EXCERPTED TEXT:
⟨

[TYPES] Idea about how to simulate variable assignment in lambda calculus

Flavio Botelho fezsentido at gmail.com
Wed Aug 5 15:33:06 EDT 2009


I don't know if the idea might be useful for anything or maybe it's
not even new (i tried to look for it), but i would like to share it
anyways.

M,N  E  Terms  ::=   x | λx.M | M N | # M # | x := M

Reduction rules:

Beta:

(λx.M) N -> M[N/x]

Boundary Removal:

# M # -> M   (condition: If doesn't exist any variable assignment ':=' inside M)

Variable Assignment:

(λx1,x2,..,xn.# ... x:=M ... #) V1 V2 ... Vn -> (λx1,x2,..,xn. (λx.#
... I ... #) M) V1 V2 ... Vn

where  I = Identity = λx.x

x:=M becomes I and the variable x becomes binded at the boundary where
a redex is created with M as the applied term.

⟩

Stored data:
⟨

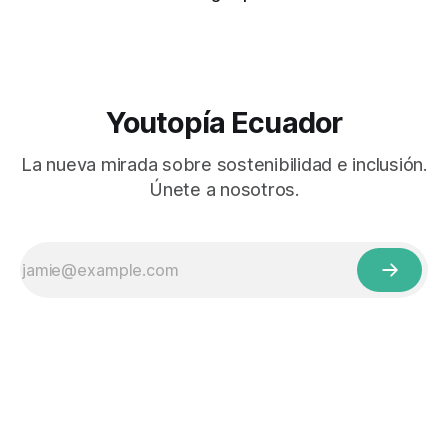
Youtopía Ecuador
La nueva mirada sobre sostenibilidad e inclusión.
Únete a nosotros.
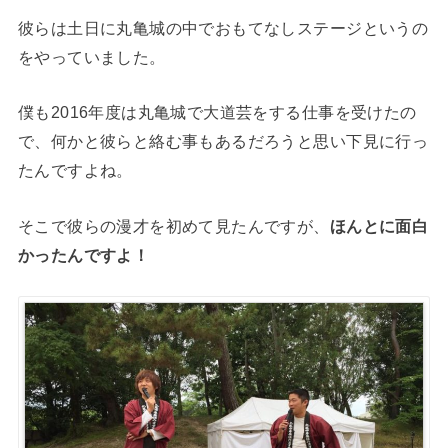
彼らは土日に丸亀城の中でおもてなしステージというの
をやっていました。
僕も2016年度は丸亀城で大道芸をする仕事を受けたの
で、何かと彼らと絡む事もあるだろうと思い下見に行っ
たんですよね。
そこで彼らの漫才を初めて見たんですが、
ほんとに面白
かったんですよ！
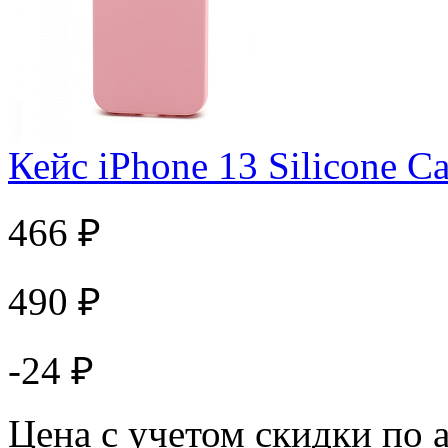
Кейс iPhone 13 Silicone C
466 ₽
490 ₽
-24 ₽
Цена с учетом скидки по 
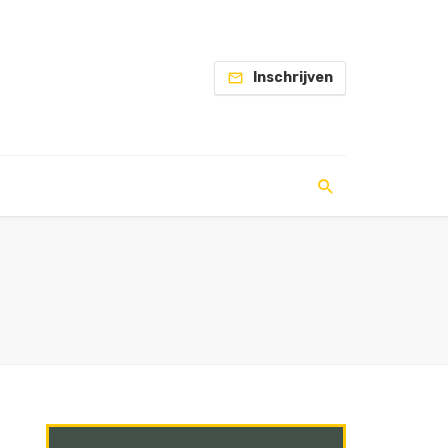
Inschrijven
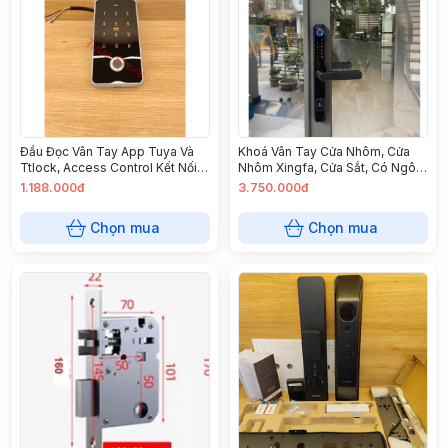
Đầu Đọc Vân Tay App Tuya Và
Khoá Vân Tay Cửa Nhôm, Cửa
Ttlock, Access Control Kết Nối
Nhôm Xingfa, Cửa Sắt, Có Ngôn
Bluetooth - Kiểm Soát Ra Vào
Ngữ Tiếng Việt, Bảo Hành 1 Năm
1.188.000đ
3.750.000đ
Bằng Vân Tay, Thẻ Từ, Pass,App
Chọn mua
Chọn mua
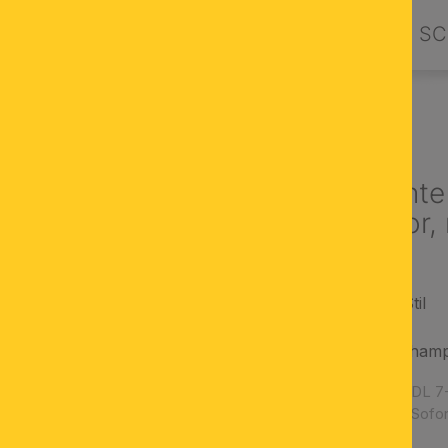
PRODUKTE
DESIGN BY ORION
SC
NLEUCHTEN
Deckenleuchte
blauem Dekor,
rustikaler, antiker Stil
Messing-Gestell
blauer Dekor am champ
Artikelnummer:
DL 7
Verfügbarkeit:
Sofor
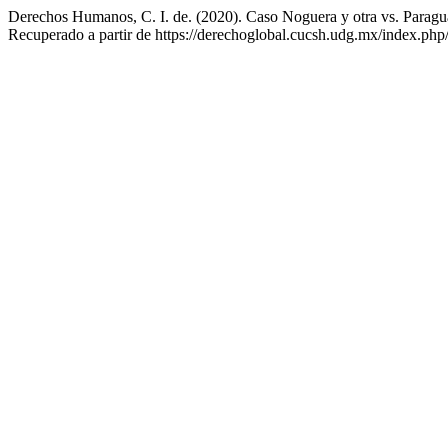
Derechos Humanos, C. I. de. (2020). Caso Noguera y otra vs. Parag
Recuperado a partir de https://derechoglobal.cucsh.udg.mx/index.php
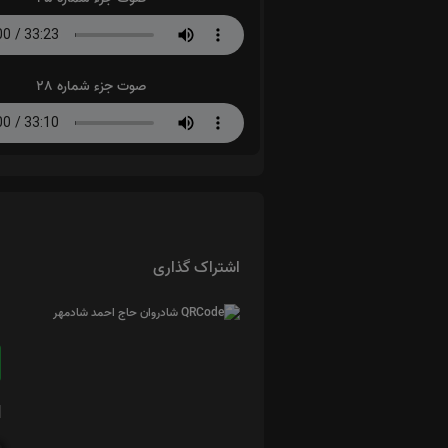
صوت جزء شماره 28
اشتراک گذاری
ا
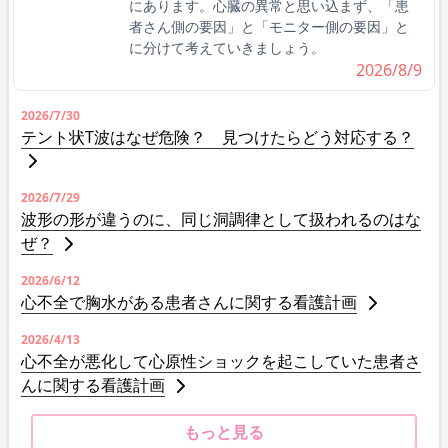
にあります。心臓の異常と思い込まず、「患
者さん側の要因」と「モニター側の要因」と
に分けて考えていきましょう。
2026/8/9
2026/7/30
テント状T波はなぜ危険？ 見つけたらどう対応する？
2026/7/29
波形の形が違うのに、同じ洞調律として扱われるのはな
ぜ？
2026/6/12
心不全で胸水がある患者さんに関する看護計画
2026/4/13
心不全が悪化して心原性ショックを起こしていた患者さ
んに関する看護計画
もっと見る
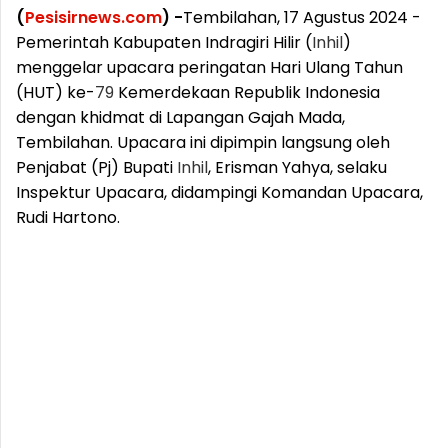
(
Pesisirnews.com
) -
Tembilahan, 17 Agustus 2024 -
Pemerintah Kabupaten Indragiri Hilir (
Inhil
)
menggelar upacara peringatan Hari Ulang Tahun
(HUT) ke-
79
Kemerdekaan Republik Indonesia
dengan khidmat di Lapangan Gajah Mada,
Tembilahan. Upacara ini dipimpin langsung oleh
Penjabat (Pj) Bupati
Inhil
, Erisman Yahya, selaku
Inspektur Upacara, didampingi Komandan Upacara,
Rudi Hartono.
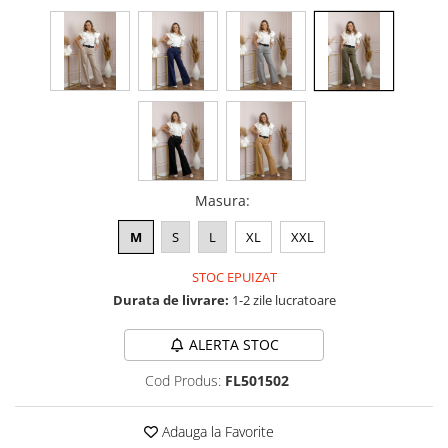
Masura
:
M
S
L
XL
XXL
STOC EPUIZAT
Durata de livrare:
1-2 zile lucratoare
ALERTA STOC
Cod Produs:
FL501502
Adauga la Favorite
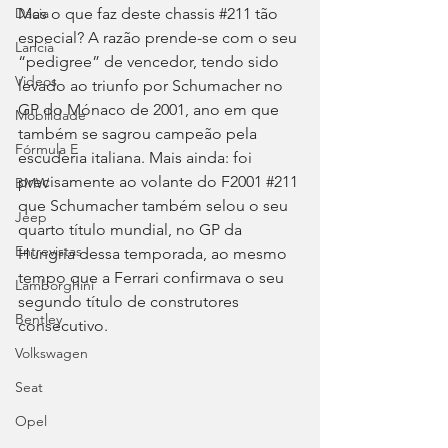
Mas o que faz deste chassis 
#211
 tão 
Dacia
especial? A razão prende-se com o seu 
Lancia
“pedigree” de vencedor, tendo sido 
Videos
levado ao triunfo por Schumacher no 
GP do Mónaco de 2001, ano em que 
Mobilidade
também se sagrou campeão pela 
Fórmula E
escuderia italiana. Mais ainda: foi 
precisamente ao volante do F2001 
#211
BMW
que Schumacher também selou o seu 
Jeep
quarto título mundial, no GP da 
Entrevistas
Hungria dessa temporada, ao mesmo 
tempo que a Ferrari confirmava o seu 
Lamborghini
segundo título de construtores 
Bentley
consecutivo.
Volkswagen
Seat
Opel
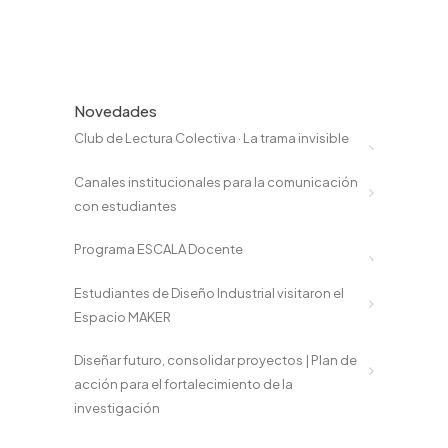
Novedades
Club de Lectura Colectiva · La trama invisible
Canales institucionales para la comunicación
con estudiantes
Programa ESCALA Docente
Estudiantes de Diseño Industrial visitaron el
Espacio MAKER
Diseñar futuro, consolidar proyectos | Plan de
acción para el fortalecimiento de la
investigación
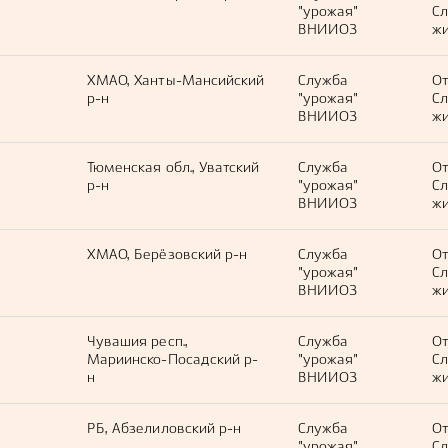
"урожая"
С
ВНИИОЗ
жи
ХМАО, Ханты-Мансийский
Служба
О
р-н
"урожая"
С
ВНИИОЗ
жи
Тюменская обл., Уватский
Служба
О
р-н
"урожая"
С
ВНИИОЗ
жи
ХМАО, Берёзовский р-н
Служба
О
"урожая"
С
ВНИИОЗ
жи
Чувашия респ.,
Служба
О
Мариинско-Посадский р-
"урожая"
С
н
ВНИИОЗ
жи
РБ, Абзелиловский р-н
Служба
О
"урожая"
С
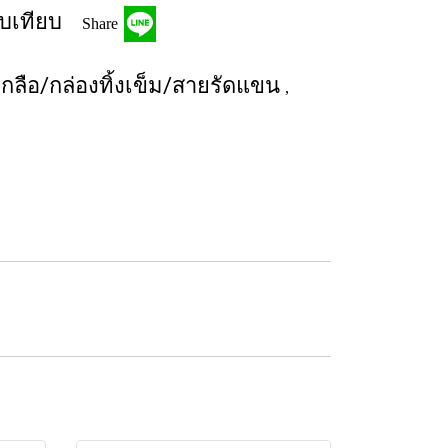
บเทียบ
Share
กลือ/กล่องทิ้งเข็ม/สายรัดแขน
,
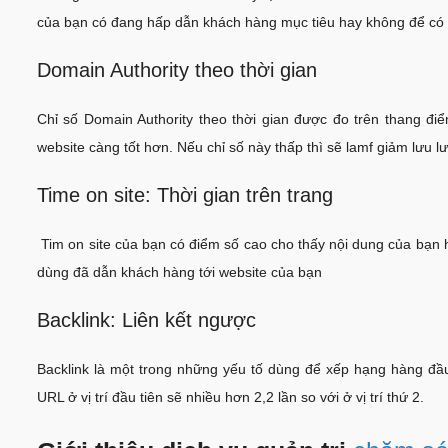
của bạn có đang hấp dẫn khách hàng mục tiêu hay không để có 
Domain Authority theo thời gian
Chỉ số Domain Authority theo thời gian được đo trên thang đi
website càng tốt hơn. Nếu chỉ số này thấp thì sẽ lamf giảm lưu 
Time on site: Thời gian trên trang
Tim on site của bạn có điểm số cao cho thấy nội dung của bạ
dùng đã dẫn khách hàng tới website của bạn
Backlink: Liên kết ngược
Backlink là một trong những yếu tố dùng để xếp hạng hàng đầ
URL ở vị trí đầu tiên sẽ nhiều hơn 2,2 lần so với ở vị trí thứ 2.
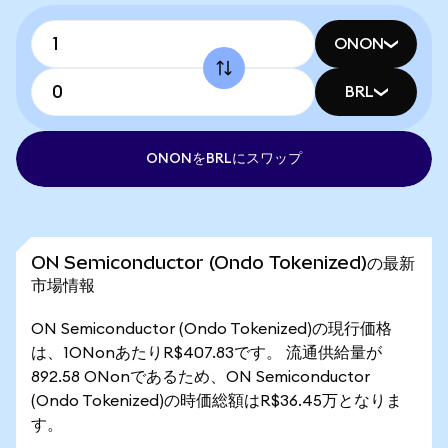
ONON
BRL
ONONをBRLにスワップ
ON Semiconductor (Ondo Tokenized)の最新
市場情報
ON Semiconductor (Ondo Tokenized)の現行価格
は、1ONonあたりR$407.83です。 流通供給量が
892.58 ONonであるため、ON Semiconductor
(Ondo Tokenized)の時価総額はR$36.45万となりま
す。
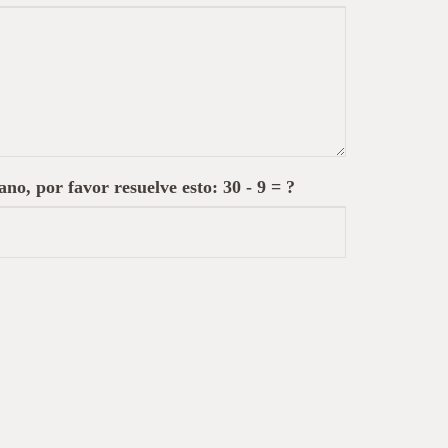
no, por favor resuelve esto:
30 - 9 = ?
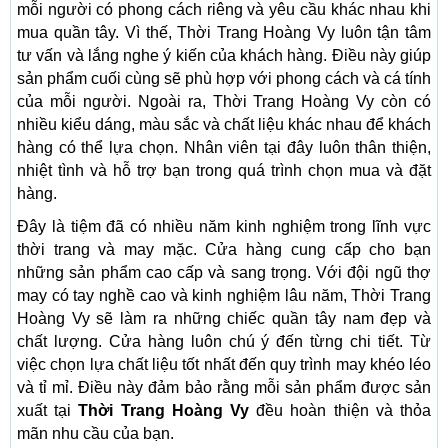
mỗi người có phong cách riêng và yêu cầu khác nhau khi
mua quần tây. Vì thế, Thời Trang Hoàng Vy luôn tận tâm
tư vấn và lắng nghe ý kiến của khách hàng. Điều này giúp
sản phẩm cuối cùng sẽ phù hợp với phong cách và cá tính
của mỗi người. Ngoài ra, Thời Trang Hoàng Vy còn có
nhiều kiểu dáng, màu sắc và chất liệu khác nhau để khách
hàng có thể lựa chọn. Nhân viên tại đây luôn thân thiện,
nhiệt tình và hỗ trợ bạn trong quá trình chọn mua và đặt
hàng.
Đây là tiệm đã có nhiều năm kinh nghiệm trong lĩnh vực
thời trang và may mặc. Cửa hàng cung cấp cho bạn
những sản phẩm cao cấp và sang trọng. Với đội ngũ thợ
may có tay nghề cao và kinh nghiệm lâu năm, Thời Trang
Hoàng Vy sẽ làm ra những chiếc quần tây nam đẹp và
chất lượng. Cửa hàng luôn chú ý đến từng chi tiết. Từ
việc chọn lựa chất liệu tốt nhất đến quy trình may khéo léo
và tỉ mỉ. Điều này đảm bảo rằng mỗi sản phẩm được sản
xuất tại
Thời Trang Hoàng Vy
đều hoàn thiện và thỏa
mãn nhu cầu của bạn.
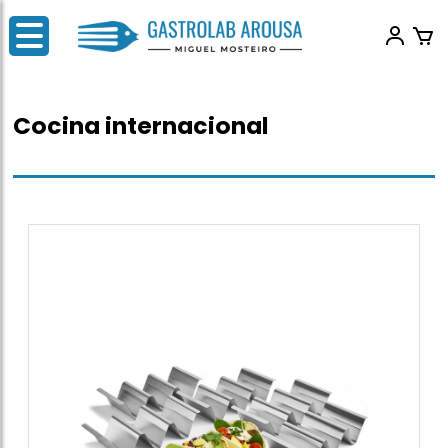
Cocina internacional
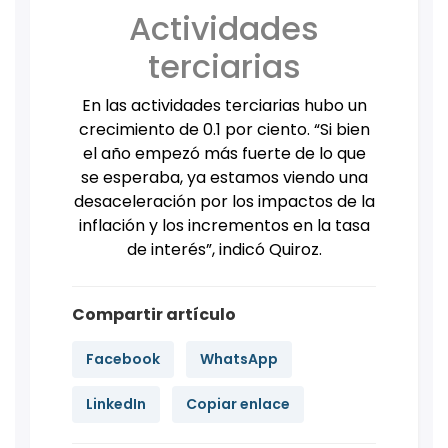
Actividades
terciarias
En las actividades terciarias hubo un
crecimiento de 0.1 por ciento. “Si bien
el año empezó más fuerte de lo que
se esperaba, ya estamos viendo una
desaceleración por los impactos de la
inflación y los incrementos en la tasa
de interés”, indicó Quiroz.
Compartir artículo
Facebook
WhatsApp
LinkedIn
Copiar enlace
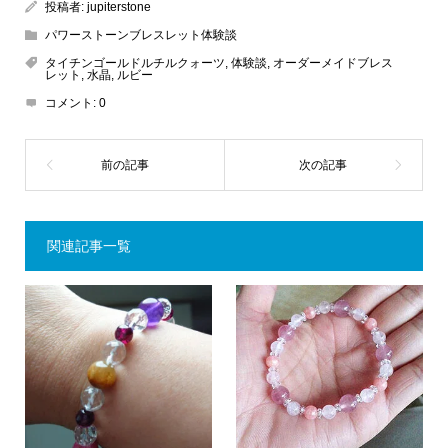
投稿者:
jupiterstone
パワーストーンブレスレット体験談
タイチンゴールドルチルクォーツ
,
体験談
,
オーダーメイドブレス
レット
,
水晶
,
ルビー
コメント:
0
関連記事一覧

⟩

THINGS TO DO:
1) Translate this sentence from the post on variable assignment in lambda calculus into Spanish: "I don't know if the idea might be useful for anything or maybe it's not even new (i tried to look for it), but i would like to share it anyways."
2) From the post on variable assignment in lambda calculus, extract the passage between "(λx1,x2,..,xn.# ... x:=M" and "the applied term.", inclusive.

RESULTS OF THE EXERCISE:
1) No sé si la idea podría ser útil para algo o si quizá ni siquiera es nueva (intenté buscarla), pero de todos modos me gustaría compartirla.

2)
(λx1,x2,..,xn.# ... x:=M ... #) V1 V2 ... Vn -> (λx1,x2,..,xn. (λx.#
... I ... #) M) V1 V2 ... Vn

where  I = Identity = λx.x

x:=M becomes I and the variable x becomes binded at the boundary where
a redex is created with M as the applied term.